At this growth rate, Asians would account for over 9% of the Total U.S. population by 2050. Although this number is dwarfed by the expected incidence of Hispanics in 2050 (30%), it is essential to keep in mind that this is the expected average incidence across the entire country. Like many immigrant groups, Asians tend to be concentrated geographically—nearly 40% live in California, Oregon, and Washington states. The city of San Francisco is nearly one-third Asian today, and all of Santa Clara County (south of San Francisco and the heart of the Silicon Valley) is 30% Asian ancestry. If these areas continue to draw new Asian immigrants—and it seems quite reasonable to assume they will do so—then some cities on the West Coast of the U.S. will be majority Asian well before 2050, and many others will have Hispanic and Asians populations that combine to constitute the vast majority of residents.
In 1960, Asians made up only about 0.6% of the Total U.S. population, many concentrated in California. Growth has come almost entirely from immigration, but in the future we will start to see a higher share of growth coming from the children of immigrants and their children.
Asians and acculturation
Asian immigrants to the U.S. may not go through the same sort of acculturation process as Hispanics. Hispanics are much less likely to be enrolled in school, particularly post secondary school, and tend to take low-paid blue collar and service jobs, often either in Hispanic neighborhoods or in companies with a high share of Hispanic employees. Asians likely have, on average, better English skills when they enter the U.S., particularly writing skills, since they are often entering the country to attend college or graduate school. While in school they are exposed to a broader range of American culture than many Hispanics who come to the U.S. to work rather than attend school.

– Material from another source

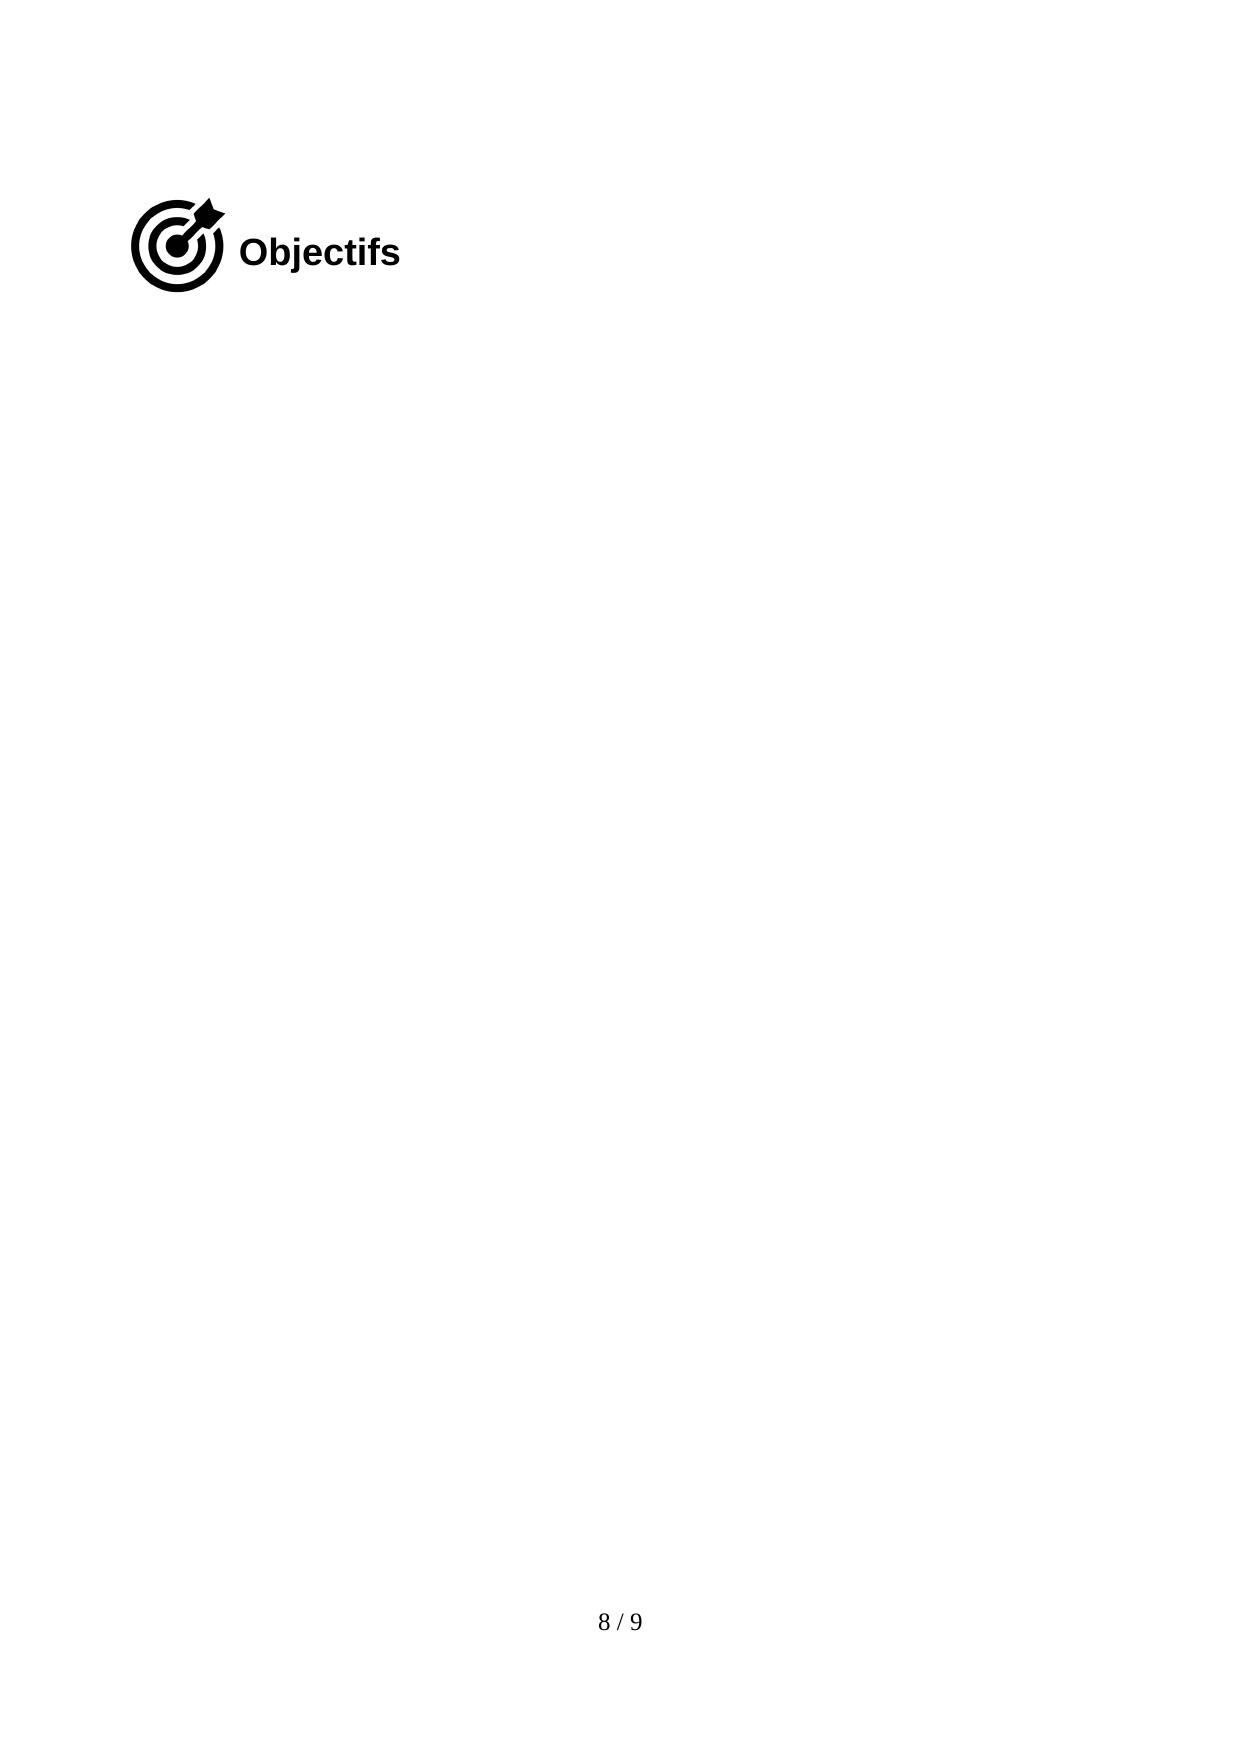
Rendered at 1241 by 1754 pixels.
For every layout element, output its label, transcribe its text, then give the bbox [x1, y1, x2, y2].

subtitle Objectifs [239, 230, 1122, 274]
picture [116, 184, 239, 307]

The differences for adults are the most striking. Less than 19% of Asian adults struggle with English compared to over 30% of Hispanic adults. Most children of both Asian and Hispanic immigrants are born in the U.S., and in general, have much better English language skills than their parents. The distributions of English language skills for children of Hispanic and Asian origin are nearly identical.
Marketing to Asians
Asians are expected to continue to grow rapidly as a share of U.S. population. Although they will likely continue to be ranked the third race or ethnic group by size (behind Hispanics and African Americans), they will make up a significant share of population over the next few decades. Like Hispanics, they will tend to be concentrated geographically, meaning that they already are a very significant share of the population in several major markets, and may come to dominate some larger cities. San Francisco and the surrounding areas could easily become majority Asian in the coming years.
|Language-specific marketing is less of a requirement for success as compared with Hispanics…|
Since Asians tend to have good English skills, language-specific marketing is less of a requirement for success as compared with Hispanics. However, Asian tastes are more different from U.S. norms than are those of Hispanics, which makes marketing to this segment more challenging. While most native U.S. shoppers dropped into a Hispanic grocery store would be at least familiar with most of the ingredients, the average American dropped into a Chinese, Korean, or Japanese market might not fare as well.
The fusion of Asian culture into the American mainstream will continue to gain importance and will increasingly gain focus from makers and sellers of consumer products, particularly in West Coast markets and those of the Northeast. New strategies that reflect Asian diversity and unique tastes will need to improve as this segment continues to grow in importance.